What to produce →
Wherever the line with "index mcp: (1595, 1055)" sits in the listing below, transcribe from it up to and including the line with "ring dip: (1586, 973)", exactly, and leave the remaining lines out.

Raw data →
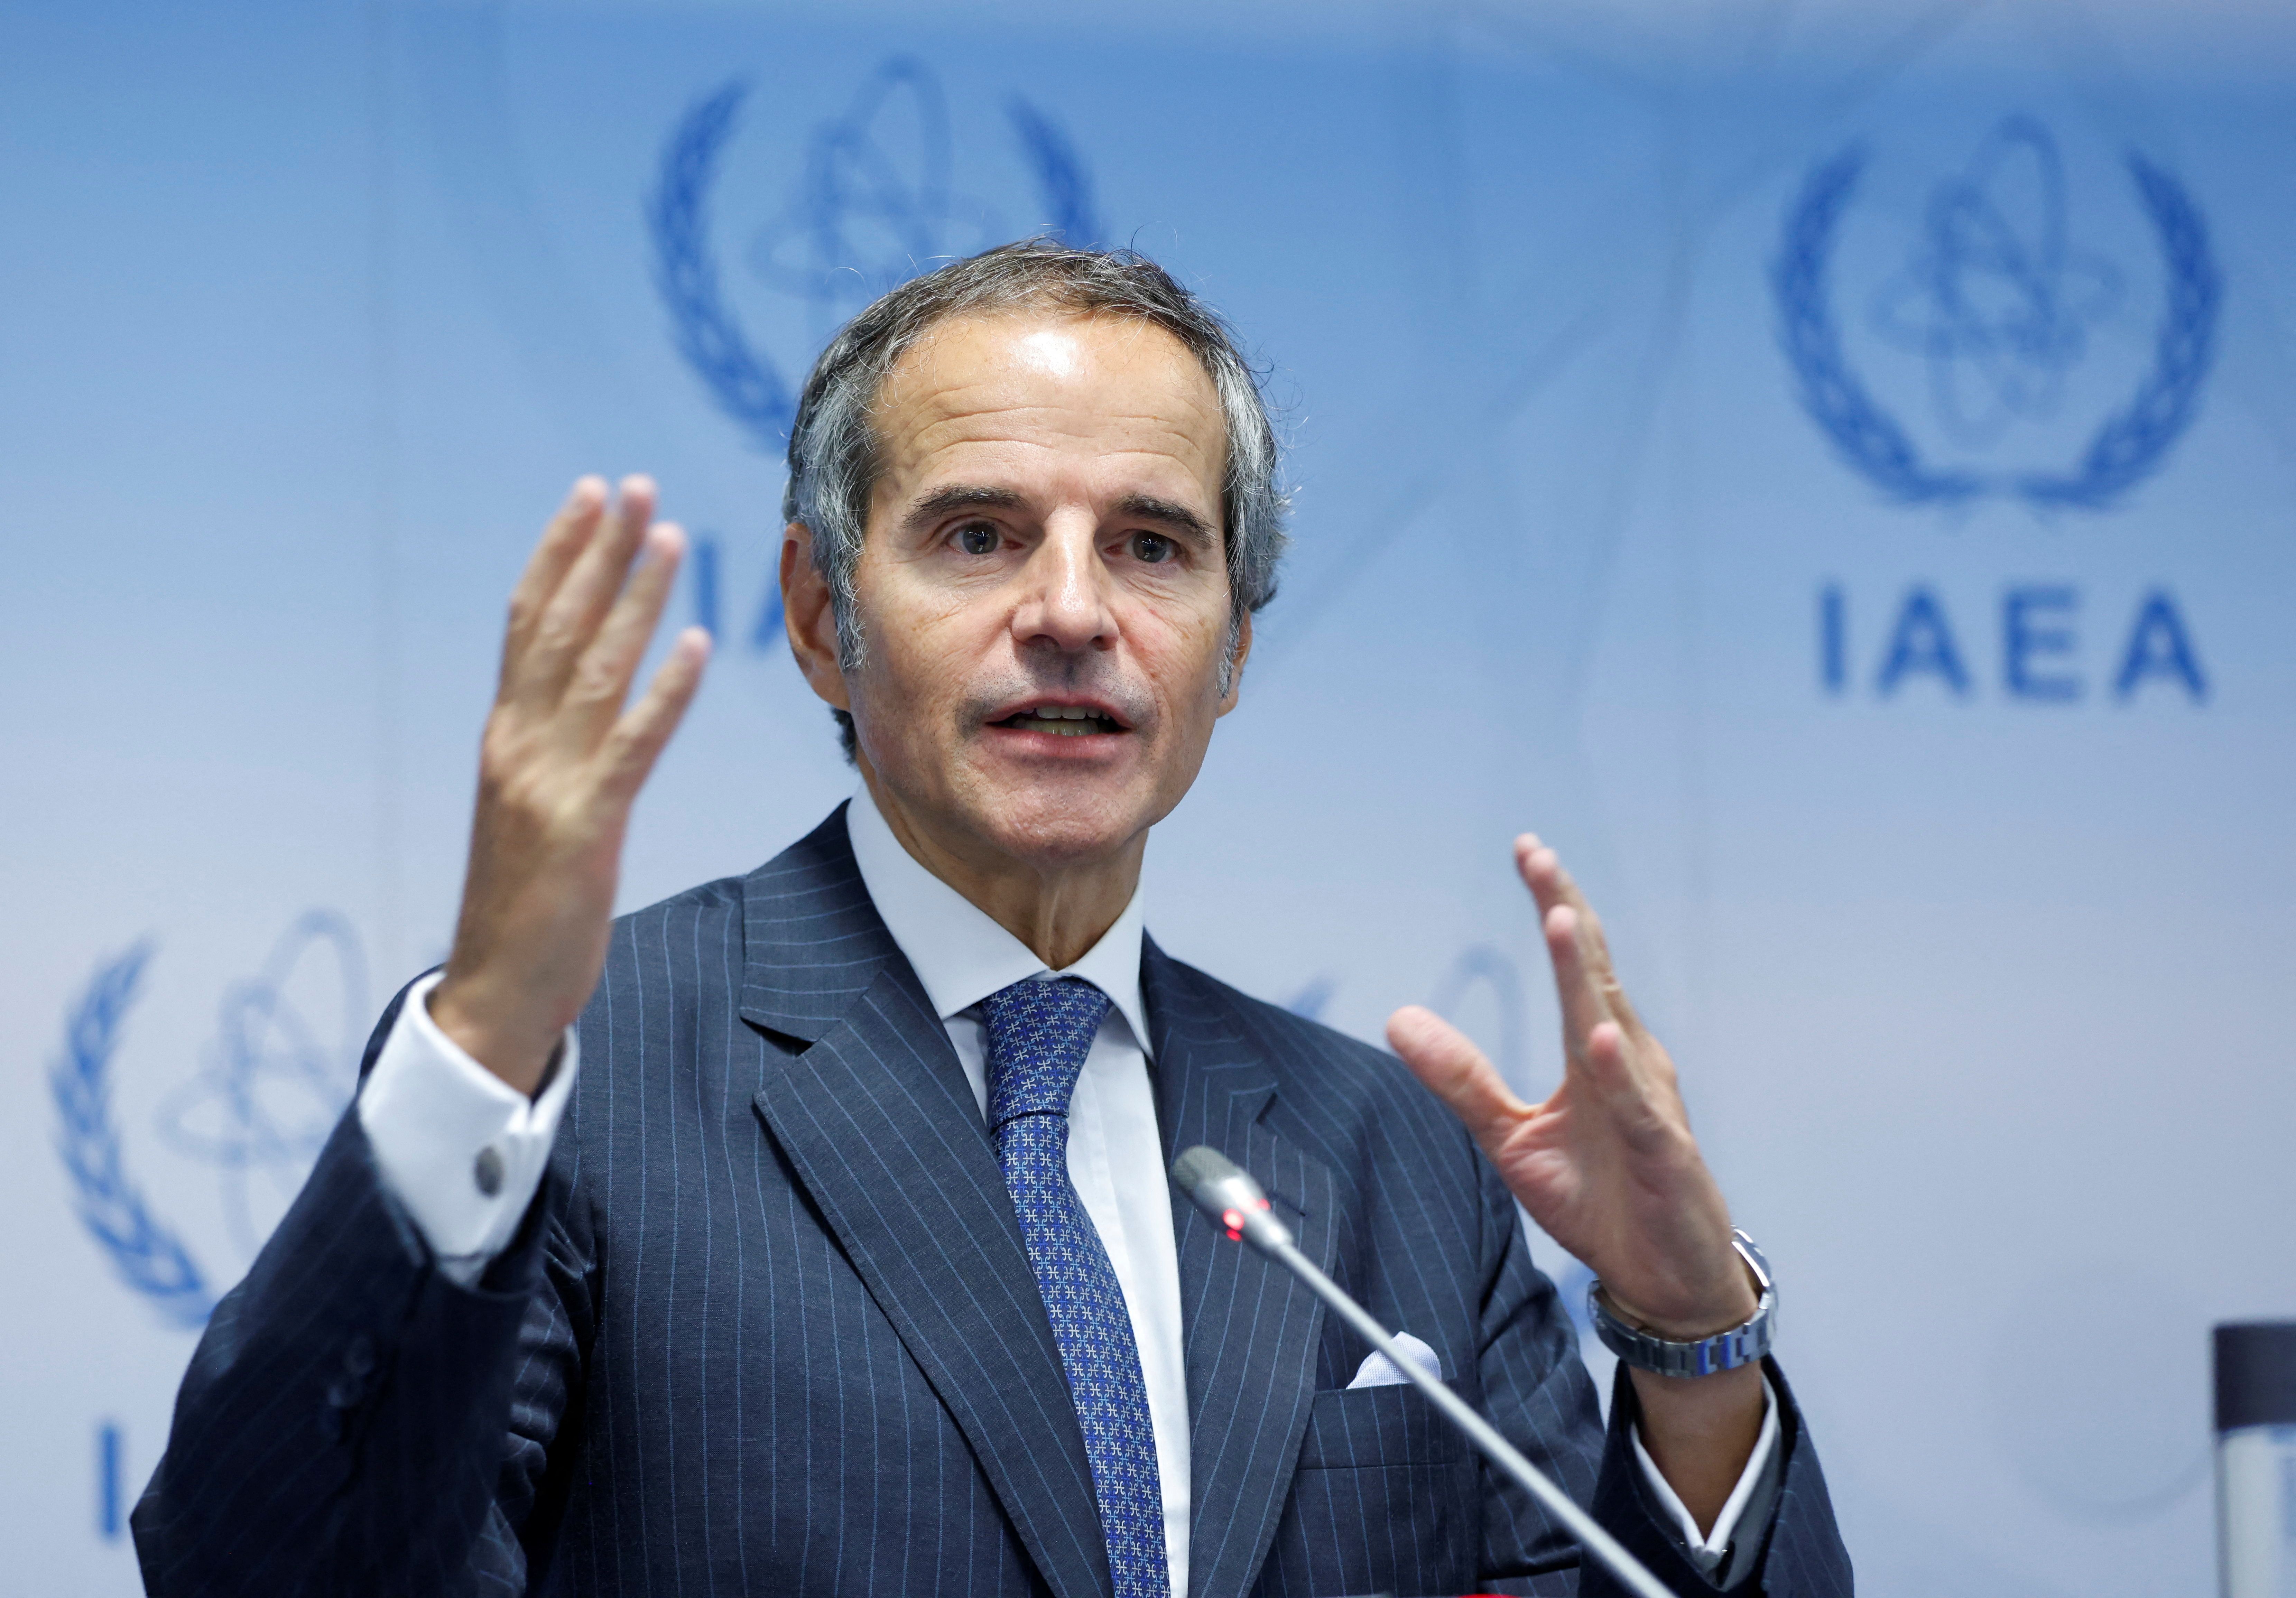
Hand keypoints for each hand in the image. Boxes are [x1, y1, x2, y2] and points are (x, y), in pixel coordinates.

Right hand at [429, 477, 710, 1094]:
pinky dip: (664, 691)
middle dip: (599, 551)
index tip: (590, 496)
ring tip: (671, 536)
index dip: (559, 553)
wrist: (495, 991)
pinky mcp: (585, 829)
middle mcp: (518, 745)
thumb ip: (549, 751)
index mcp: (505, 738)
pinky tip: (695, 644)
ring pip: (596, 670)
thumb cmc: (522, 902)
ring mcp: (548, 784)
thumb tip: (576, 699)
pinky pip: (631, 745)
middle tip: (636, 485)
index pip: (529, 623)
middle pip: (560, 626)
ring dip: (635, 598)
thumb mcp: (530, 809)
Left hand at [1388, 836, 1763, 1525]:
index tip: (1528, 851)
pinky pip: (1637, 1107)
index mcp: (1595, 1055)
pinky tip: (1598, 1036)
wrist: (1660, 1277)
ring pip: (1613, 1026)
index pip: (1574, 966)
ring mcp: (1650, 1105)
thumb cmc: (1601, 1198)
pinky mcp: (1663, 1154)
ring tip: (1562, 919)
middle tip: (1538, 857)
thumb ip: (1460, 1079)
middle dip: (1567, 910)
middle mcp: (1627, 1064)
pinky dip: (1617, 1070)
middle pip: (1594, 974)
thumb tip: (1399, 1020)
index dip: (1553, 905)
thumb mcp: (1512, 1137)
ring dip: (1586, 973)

--

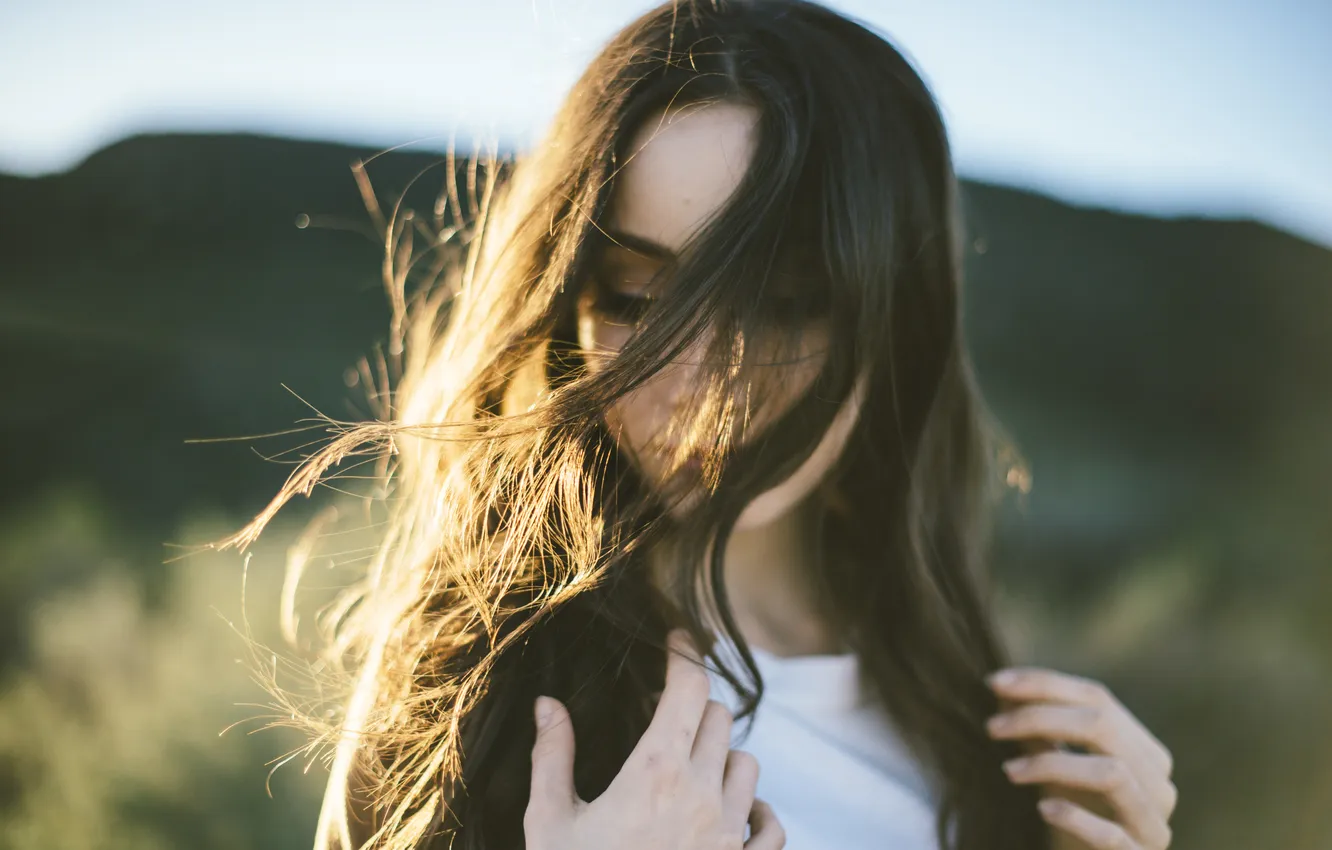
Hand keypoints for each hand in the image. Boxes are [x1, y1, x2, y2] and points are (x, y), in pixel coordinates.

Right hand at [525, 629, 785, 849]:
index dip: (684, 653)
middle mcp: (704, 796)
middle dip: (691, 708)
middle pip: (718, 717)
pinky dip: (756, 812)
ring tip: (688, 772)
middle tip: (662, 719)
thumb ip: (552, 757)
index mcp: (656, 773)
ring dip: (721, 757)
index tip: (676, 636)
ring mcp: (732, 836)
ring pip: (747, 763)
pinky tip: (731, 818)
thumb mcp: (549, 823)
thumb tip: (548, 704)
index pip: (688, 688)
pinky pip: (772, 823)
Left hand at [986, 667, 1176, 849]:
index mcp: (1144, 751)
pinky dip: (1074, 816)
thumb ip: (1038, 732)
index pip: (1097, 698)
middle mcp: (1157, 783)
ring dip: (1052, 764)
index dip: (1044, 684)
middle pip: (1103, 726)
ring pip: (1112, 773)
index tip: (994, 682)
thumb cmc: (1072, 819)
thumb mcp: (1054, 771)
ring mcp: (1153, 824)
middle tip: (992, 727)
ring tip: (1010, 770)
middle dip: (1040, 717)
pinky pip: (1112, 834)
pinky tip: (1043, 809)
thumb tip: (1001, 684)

Task response →
index mcp: (1595, 1055)
pinky tip: (1598, 1036)
wrist: (1660, 1277)
ring pip: (1613, 1026)
index pip: (1574, 966)
ring mcp: (1650, 1105)
thumb cmc: (1601, 1198)
pinky mcp: (1663, 1154)
ring tip: (1562, 919)
middle tip: (1538, 857)
thumb ip: (1460, 1079)
middle dip: (1567, 910)
middle mcp: (1627, 1064)
pinky dip: (1617, 1070)
middle pip: (1594, 974)
thumb tip: (1399, 1020)
index dip: (1553, 905)
thumb mcp: (1512, 1137)
ring dip: (1586, 973)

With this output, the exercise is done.